*** Opening Source records ***
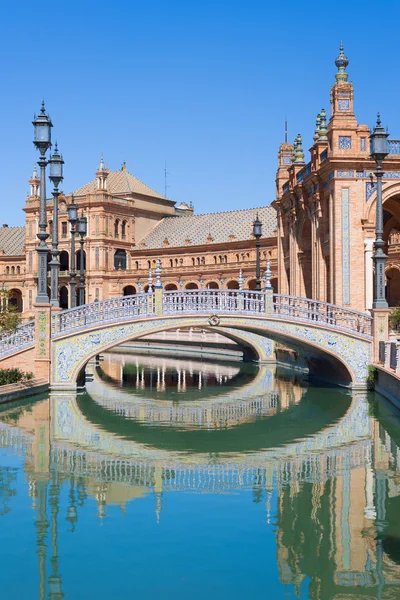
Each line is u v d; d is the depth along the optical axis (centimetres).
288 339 3369
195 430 2436
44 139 3000
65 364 3172
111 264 10400
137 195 10912
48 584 1148
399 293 6688
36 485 1698
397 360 2741
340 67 3656
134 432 2388
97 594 1116
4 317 4575
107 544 1323
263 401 3127
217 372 4484
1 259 11669
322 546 1305
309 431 2394
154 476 1791
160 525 1419
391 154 3662
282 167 5200
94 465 1902
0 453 2031
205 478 1772
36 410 2753
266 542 1330
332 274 3688
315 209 4028
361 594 1115
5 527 1411
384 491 1652
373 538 1351
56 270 3500
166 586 1141
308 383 3712
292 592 1120
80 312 3194
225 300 3186
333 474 1806
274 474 1811
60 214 10569
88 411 2795
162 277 9925
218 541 1336
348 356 3177
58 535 1366
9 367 3150
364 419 2555
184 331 6994
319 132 4034
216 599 1098
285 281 5162
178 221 10881
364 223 3644
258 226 4181
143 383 3875
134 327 3173
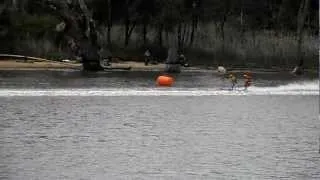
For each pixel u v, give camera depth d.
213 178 24.25
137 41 130.00
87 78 80.38
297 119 42.41
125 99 52.94
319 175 24.95
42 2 121.06
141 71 98.88
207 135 34.78
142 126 37.72
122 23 135.38
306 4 120.81
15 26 123.44
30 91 58.09
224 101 53.00
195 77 86.88
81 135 34.00
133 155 28.61
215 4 130.00
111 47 127.12
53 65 105.00
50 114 42.53
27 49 119.50
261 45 127.75
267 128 37.97
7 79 76.56
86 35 97.88
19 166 25.89
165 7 126.38
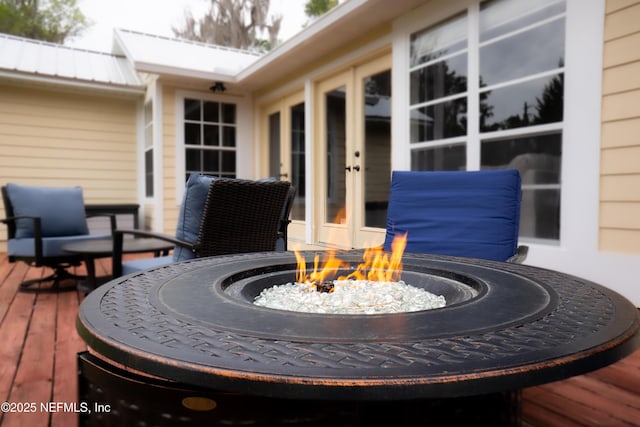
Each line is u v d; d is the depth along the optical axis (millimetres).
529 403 1512
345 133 4531
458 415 726
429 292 1267
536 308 854
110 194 6500
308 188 4996
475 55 3066
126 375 721
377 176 4156
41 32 13820
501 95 2928
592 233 2465
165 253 3477
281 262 1410
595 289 1021
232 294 1088
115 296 955
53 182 6055
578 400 1533
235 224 2199
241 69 5637
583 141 2492
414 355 621
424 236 2135
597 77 2422
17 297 3146
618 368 1816
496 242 1984
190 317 799
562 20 2596
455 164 3289
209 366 591
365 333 709
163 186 5781
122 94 6449
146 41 6512
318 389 552
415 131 3588
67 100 6129
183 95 5879
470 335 699
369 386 548
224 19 15055
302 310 1079
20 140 5816
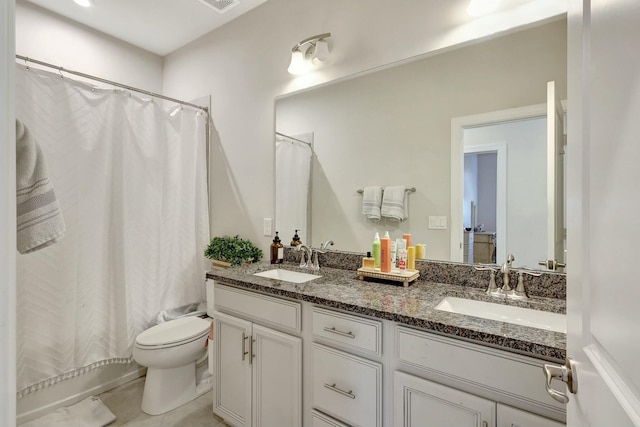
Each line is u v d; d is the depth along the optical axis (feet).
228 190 7.84
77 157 6.14
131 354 6.82
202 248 8.11
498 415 2.91
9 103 1.49
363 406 3.76
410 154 5.26
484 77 4.63
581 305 1.87
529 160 4.33
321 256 6.27
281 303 4.57
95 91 6.40
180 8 7.13
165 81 9.10
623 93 1.32
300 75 6.46
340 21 5.90
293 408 4.46
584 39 1.83
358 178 5.81
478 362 3.03
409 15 5.19
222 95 7.88
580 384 1.84
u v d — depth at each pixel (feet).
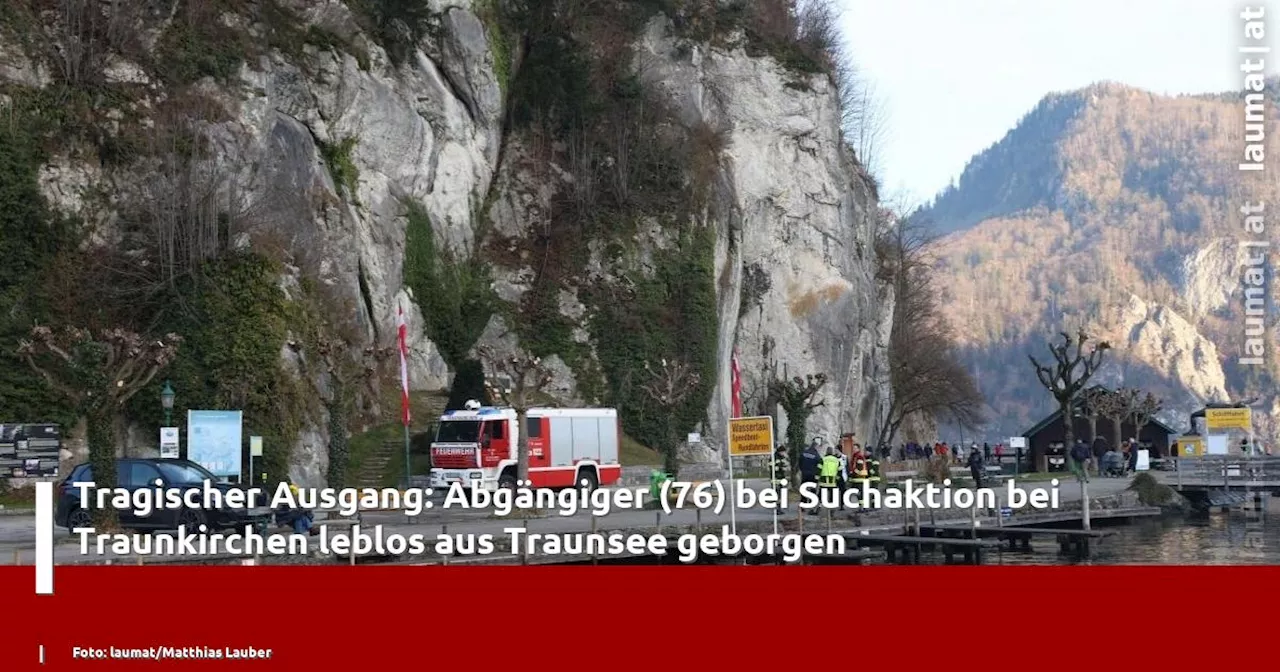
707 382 273.75
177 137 202.08
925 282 436.76
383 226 246.06
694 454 264.31
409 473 171.63
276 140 222.07
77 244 190.49
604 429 186.80
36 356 177.17
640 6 305.53
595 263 275.59
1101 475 261.24
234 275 193.47
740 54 318.24
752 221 311.68
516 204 279.28
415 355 247.50
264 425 185.26
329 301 216.13
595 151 284.82
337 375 173.99
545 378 208.03
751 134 315.99
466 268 268.21
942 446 291.38
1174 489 204.85
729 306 292.20
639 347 268.62
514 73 290.15
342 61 246.06
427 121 264.93
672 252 280.92
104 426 117.80
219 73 215.51
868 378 352.28
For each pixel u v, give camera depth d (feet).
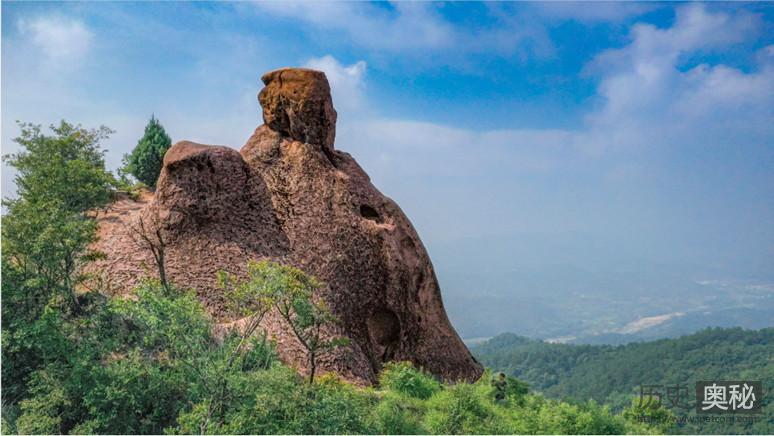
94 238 76.69
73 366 64.13
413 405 72.18
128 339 70.44
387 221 93.35
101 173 89.45
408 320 90.07
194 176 85.35
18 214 72.95
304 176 91.30
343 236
*** Closing Source records ***
The problem:
Wherever the word "depth" appears in the entries above, copy that whole line.

Solution for this task:
Each line is u v d; d is the depth along the optical axis (centimetres).
For each pixel u v, give camera depth d.
Each line is u v d; d is the depth along the optical axis (millimetres).
Each line is u v d; d is the depth along the optical axis (feet).
u v d — depth at each pixel (feet).
For each pixel u v, give camera depth d (feet).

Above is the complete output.